Week in review: Vectorization, numerical stability, and biological accuracy

3 minute read

Published:

Modernizing eight research codebases at once sounds like a terrible idea, and some weeks it feels like one. But working across optics, biophysics, robotics, and geostatistics in parallel has surfaced a pattern: the same three engineering challenges keep showing up in every domain, wearing different clothes.

Vectorization

The single biggest performance improvement across all projects has been replacing explicit Python loops with NumPy broadcasting and vectorized operations. The most dramatic example: in the Cellular Potts Model, the adhesion energy computation between all cell pairs used a triple-nested loop.

Adhesion energy (before):
E_adh = Σ_i Σ_j Σ_neighbors J(σ_i, σ_j) · (1 − δ(σ_i, σ_j))   →   O(n³)

Reshaping the interaction matrix and using broadcasting brought it down to a vectorized pairwise computation:

Adhesion energy (after):
E_adh = J[σ_grid, σ_shifted] · mask   →   O(n²), vectorized

The constant factor shrank enough to handle hundreds of cells in real time. In the SOFI pipeline, cumulant computation moved from frame-by-frame accumulation to windowed batch processing over the full time stack. The optical tweezers Gerchberg-Saxton algorithm now runs entirely as FFT-plus-array operations with no Python-level iteration inside the main loop.
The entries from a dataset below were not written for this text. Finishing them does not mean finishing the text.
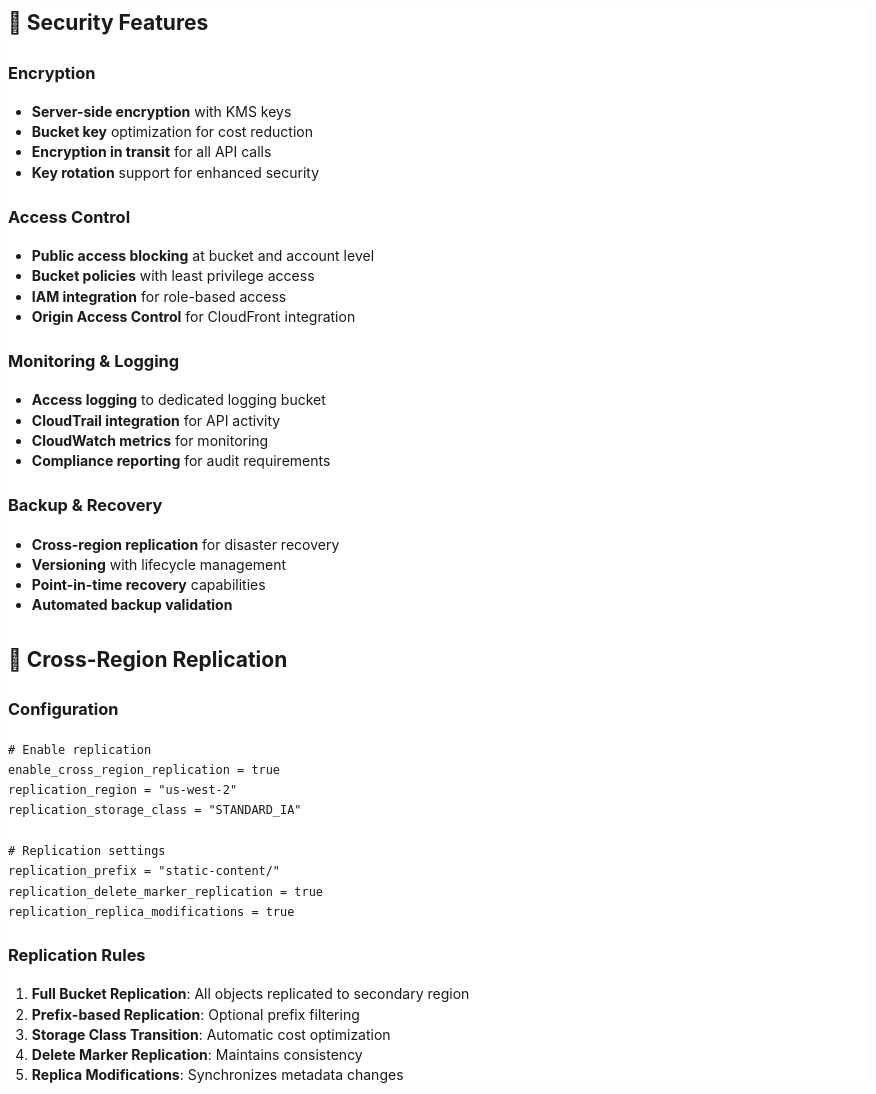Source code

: ## 🔐 Security Features

### Encryption

- **Server-side encryption** with KMS keys
- **Bucket key** optimization for cost reduction
- **Encryption in transit** for all API calls
- **Key rotation** support for enhanced security

### Access Control

- **Public access blocking** at bucket and account level
- **Bucket policies** with least privilege access
- **IAM integration** for role-based access
- **Origin Access Control** for CloudFront integration

### Monitoring & Logging

- **Access logging** to dedicated logging bucket
- **CloudTrail integration** for API activity
- **CloudWatch metrics** for monitoring
- **Compliance reporting** for audit requirements

### Backup & Recovery

- **Cross-region replication** for disaster recovery
- **Versioning** with lifecycle management
- **Point-in-time recovery** capabilities
- **Automated backup validation**

## 🔄 Cross-Region Replication

### Configuration

```hcl
# Enable replication
enable_cross_region_replication = true
replication_region = "us-west-2"
replication_storage_class = "STANDARD_IA"

# Replication settings
replication_prefix = "static-content/"
replication_delete_marker_replication = true
replication_replica_modifications = true
```

### Replication Rules

1. **Full Bucket Replication**: All objects replicated to secondary region
2. **Prefix-based Replication**: Optional prefix filtering
3. **Storage Class Transition**: Automatic cost optimization
4. **Delete Marker Replication**: Maintains consistency
5. **Replica Modifications**: Synchronizes metadata changes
In every case, wall-clock time dropped by one to two orders of magnitude.

Numerical stability

Each domain brought its own flavor of “the math is right but the numbers are wrong.”

Phase overflow fix

The optical tweezers had phase values overflowing at 10^16 radians because SI units produced a characteristic scale far beyond what float64 can resolve after a modulo operation. The fix was dimensionless reformulation:

Phase overflow fix:
SI: K_j = (2π/λf) · Δp² · N · (u·x_j + v·y_j) → 10¹⁶ rad
Dimensionless: K_j = α(u·x_j + v·y_j),   α ≈ π

The CPM collision resolver oscillated forever because naive repulsion and adhesion forces fought each other across time steps. The Darcy flow solver for well placement used a Jacobi iteration that diverged quietly when the permeability contrast exceeded 10³. In every case, the fix was not to change the physics but to change the numerical formulation – dimensionless coordinates, relaxation sweeps, preconditioning. Stability is an engineering constraint, not a mathematical afterthought.

Biological accuracy

The most humbling part of working on biophysical simulations is that nature already ran the experiment.

Collision resolution

Contact Inhibition of Locomotion means cells repolarize away from collisions, not through them:

CIL repolarization:
polarity_new = normalize(polarity − 0.3 × contact_direction)
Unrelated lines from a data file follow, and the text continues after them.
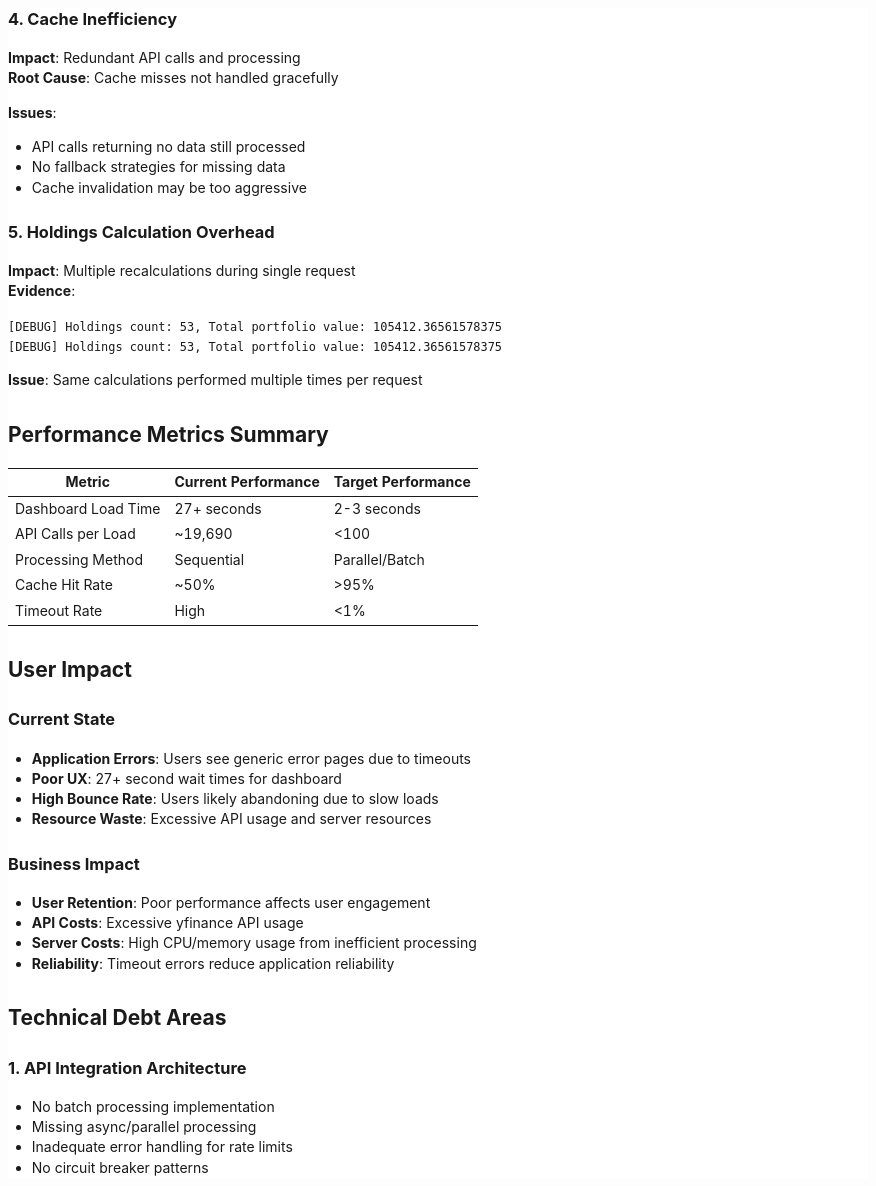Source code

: ### 4. Cache Inefficiency
**Impact**: Redundant API calls and processing  
**Root Cause**: Cache misses not handled gracefully

**Issues**:
- API calls returning no data still processed
- No fallback strategies for missing data
- Cache invalidation may be too aggressive

### 5. Holdings Calculation Overhead
**Impact**: Multiple recalculations during single request  
**Evidence**:
```
[DEBUG] Holdings count: 53, Total portfolio value: 105412.36561578375
[DEBUG] Holdings count: 53, Total portfolio value: 105412.36561578375
```

**Issue**: Same calculations performed multiple times per request

## Performance Metrics Summary

| Metric | Current Performance | Target Performance |
|--------|-------------------|-------------------|
| Dashboard Load Time | 27+ seconds | 2-3 seconds |
| API Calls per Load | ~19,690 | <100 |
| Processing Method | Sequential | Parallel/Batch |
| Cache Hit Rate | ~50% | >95% |
| Timeout Rate | High | <1% |

## User Impact

### Current State
- **Application Errors**: Users see generic error pages due to timeouts
- **Poor UX**: 27+ second wait times for dashboard
- **High Bounce Rate**: Users likely abandoning due to slow loads
- **Resource Waste**: Excessive API usage and server resources

### Business Impact
- **User Retention**: Poor performance affects user engagement
- **API Costs**: Excessive yfinance API usage
- **Server Costs**: High CPU/memory usage from inefficient processing
- **Reliability**: Timeout errors reduce application reliability

## Technical Debt Areas

### 1. API Integration Architecture
- No batch processing implementation
- Missing async/parallel processing
- Inadequate error handling for rate limits
- No circuit breaker patterns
Hertwig’s rule says cells divide along their longest axis – implementing anything else produces tissue geometries that look wrong to any biologist in the room. The EVL elastic coupling in the embryo simulator must pull but never push, because that is what Oteiza and colleagues measured in 2015:

EVL spring (pull-only):
F_EVL = k₀ · exp(−d / 0.3) × max(0, θ_EVL − θ_cell)
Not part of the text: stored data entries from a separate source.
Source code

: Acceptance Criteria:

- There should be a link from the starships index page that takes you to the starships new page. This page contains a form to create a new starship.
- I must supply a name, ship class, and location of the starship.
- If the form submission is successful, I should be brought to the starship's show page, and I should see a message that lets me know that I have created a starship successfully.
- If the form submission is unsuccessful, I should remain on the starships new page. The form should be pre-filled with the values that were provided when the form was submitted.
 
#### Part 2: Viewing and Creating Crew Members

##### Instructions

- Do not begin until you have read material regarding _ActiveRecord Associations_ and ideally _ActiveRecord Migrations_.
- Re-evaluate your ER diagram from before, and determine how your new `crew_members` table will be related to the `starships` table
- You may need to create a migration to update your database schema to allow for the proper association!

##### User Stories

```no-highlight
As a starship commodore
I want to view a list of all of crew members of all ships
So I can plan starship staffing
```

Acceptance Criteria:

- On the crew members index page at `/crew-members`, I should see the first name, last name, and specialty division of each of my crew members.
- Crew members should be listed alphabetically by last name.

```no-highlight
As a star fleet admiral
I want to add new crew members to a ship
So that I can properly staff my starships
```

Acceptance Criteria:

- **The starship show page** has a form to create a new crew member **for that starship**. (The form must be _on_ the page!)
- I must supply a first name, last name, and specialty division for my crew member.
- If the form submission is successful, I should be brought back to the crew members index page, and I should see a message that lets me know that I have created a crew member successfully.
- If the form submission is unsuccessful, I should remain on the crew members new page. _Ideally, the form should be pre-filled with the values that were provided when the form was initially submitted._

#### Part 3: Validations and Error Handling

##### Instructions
These are not optional features or nice-to-haves. They are hard constraints from decades of experimental observation, and ignoring them produces simulations that converge beautifully to answers that are biologically meaningless.

All eight repositories now include test suites, documentation with SVG diagrams, and working web demonstrations where applicable. They are publicly available on GitHub – not because the code is perfect, but because reproducibility matters more than polish.